Former “Today” host Tamron Hall said that she called Harvey Weinstein at 5 a.m. after decades of sexual harassment allegations were reported by The New York Times last week and that she is now speaking with her agents about next steps on the development deal she signed with The Weinstein Co. for a daytime talk show.
In an exclusive interview with HuffPost, Hall said she was in her home state of Texas visiting Safe Haven Shelter for Women when she found out about the Times exposé, and said she found the allegations and what Weinstein admitted to directly to be “horrifying.”
“It’s a woman’s worst nightmare to be in a situation where you believe someone more powerful has control over your life,” Hall said. “I immediately thought about the women who have suffered in silence and were paralyzed by fear; fear that I’ve seen with domestic violence survivors; fear that I’ve seen when I interviewed women who were raped on their college campuses.”
Hall said she first got to know Weinstein last February shortly after she decided to leave NBC and MSNBC when they announced that they were replacing her and Al Roker with Megyn Kelly for the third hour of the “Today” show. While Weinstein never behaved inappropriately with her, Hall said the only thing that matters is what he has admitted to doing and what his women accusers have said.

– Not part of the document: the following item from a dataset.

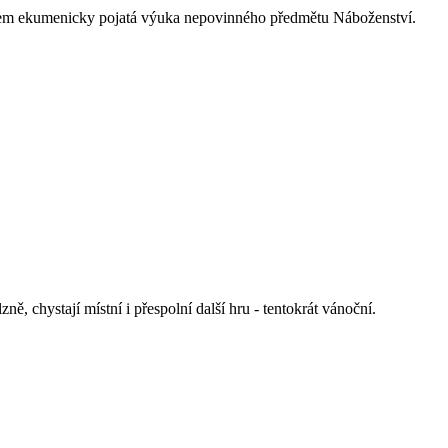
kem ekumenicky pojatá výuka nepovinného předmětu Náboženství.
, chystají místní i přespolní další hru - tentokrát vánoční.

Hall spoke to Weinstein at 5 a.m. the morning after the Times story came out and confronted him with the allegations and his admission, she said. She described her approach to Weinstein in the call as one of “take no prisoners.” And while Weinstein apologized to her and told her he needed help, Hall is now working with her agents to figure out next steps on a talk show development deal she signed with The Weinstein Co. three months ago.
She said that even though Weinstein has been fired from the company he founded, that’s not enough to assuage her outstanding concerns.
Hall herself is familiar with violence against women.
In 2004, her sister Renate was murdered in what remains an unsolved murder. And as the host of “Deadline Crime” on Investigation Discovery, Hall chronicles the stories of crimes against women.
“I spent the summer talking to young girls raped on their college campus. They don’t have money or access. They were yelling into the wind with no one listening,” Hall said.
“I hope today they are comforted by Ashley, Rose, Lauren, Asia, and Mira [some of Weinstein’s accusers], women who from the outside have everything but inside behind the closed doors suffered in silence,” she added.
CORRECTION: A previous version of this article incorrectly stated that “Deadline Crime” was on TLC.